Penguatan hilirisasi mineral ramah lingkungan di Indonesia kembali mencatatkan momentum penting dengan diresmikannya PT Bahodopi Nickel Smelting Indonesia (BNSI) di Indonesia Green Industrial Park (IGIP), Kabupaten Morowali, Sulawesi Tengah.

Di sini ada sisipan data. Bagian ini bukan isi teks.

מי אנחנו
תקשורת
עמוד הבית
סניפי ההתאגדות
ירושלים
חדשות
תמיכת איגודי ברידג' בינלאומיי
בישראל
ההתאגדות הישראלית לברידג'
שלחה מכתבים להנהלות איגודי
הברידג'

Proyek prestisius ini mengintegrasikan teknologi ramah lingkungan untuk mengolah bijih nikel menjadi bahan baku utama baterai kendaraan listrik.

Sebagai bagian dari konsorsium multinasional yang melibatkan EcoPro (Korea Selatan), GEM Co., Ltd. (Tiongkok), PT Vale Indonesia, dan SmartC (Singapura), PT BNSI menerapkan teknologi High Pressure Acid Leach (HPAL). Fasilitas dengan kapasitas mencapai 1.268 meter kubik ini digadang-gadang sebagai salah satu yang terbesar di dunia untuk menghasilkan Mixed Hydroxide Precipitate (MHP) dengan tingkat emisi karbon yang rendah.

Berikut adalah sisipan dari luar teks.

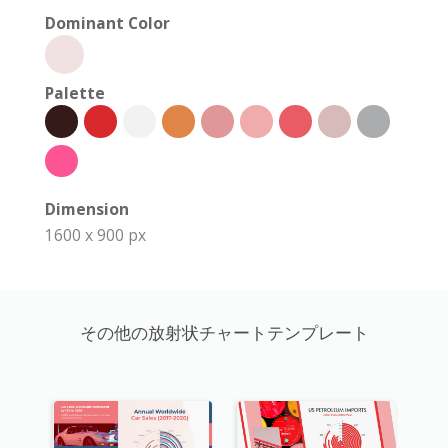
Dominant Color
Palette
Dimension
1600 x 900 px
その他の放射状チャートテンプレート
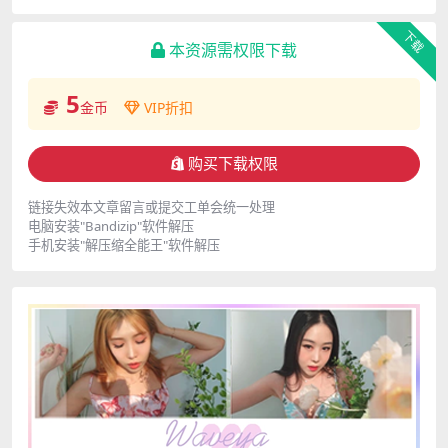
下载
本资源需权限下载
5
金币
VIP折扣
购买下载权限
链接失效本文章留言或提交工单会统一处理
电脑安装"Bandizip"软件解压
手机安装"解压缩全能王"软件解压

Kehadiran proyek strategis nasional ini mendapat dukungan penuh dari pemerintah melalui pemberian insentif fasilitas kawasan berikat oleh Kantor Wilayah Bea Cukai Sulawesi Bagian Utara (Sulbagtara). Kemudahan fiskal ini dirancang untuk memangkas biaya operasional serta mempercepat arus logistik demi membangun iklim investasi yang kondusif di sektor industri hijau.

Menteri Investasi dan Hilirisasi/Kepala BKPM sekaligus CEO Danantara, Rosan Perkasa Roeslani, menegaskan pentingnya investasi berkualitas tinggi seperti yang ditunjukkan oleh PT BNSI. Menurutnya, pengembangan kawasan industri hijau ini merupakan contoh nyata transformasi industri Indonesia menuju keberlanjutan ekonomi yang membawa dampak langsung bagi kesejahteraan masyarakat.

Sinergi internasional dalam proyek ini juga mendapat apresiasi tinggi. Duta Besar Republik Korea untuk Indonesia, Yoon Soongu, menyebut kolaborasi tripartit antara Indonesia, Korea Selatan, dan Tiongkok sebagai fondasi kokoh untuk memimpin industri mineral global. Sementara itu, Chairman GEM Group Xu Kaihua mengapresiasi kinerja Bea Cukai yang dinilai responsif dan suportif dalam memperlancar proses kepabeanan peralatan industri.

Dampak positif dari kebijakan insentif fiskal ini tercermin nyata pada performa ekonomi kawasan Morowali. Sepanjang Semester I tahun 2026, nilai pembebasan pajak dan penangguhan bea masuk di kawasan berikat setempat mencapai Rp13,7 triliun. Kebijakan ini sukses memicu lonjakan devisa ekspor hingga Rp236 triliun, tumbuh signifikan sebesar 56 persen dibandingkan periode yang sama pada tahun sebelumnya.

Ke depan, kawasan IGIP yang berdiri di atas lahan seluas 1.500 hektare ini diproyeksikan menarik total investasi melebihi USD10 miliar. Dengan nilai produksi tahunan yang diperkirakan mencapai USD15 miliar, kawasan industri hijau terpadu ini ditargetkan mampu menyerap lebih dari 88.000 tenaga kerja lokal sekaligus memperkuat ekosistem manufaktur berkelanjutan.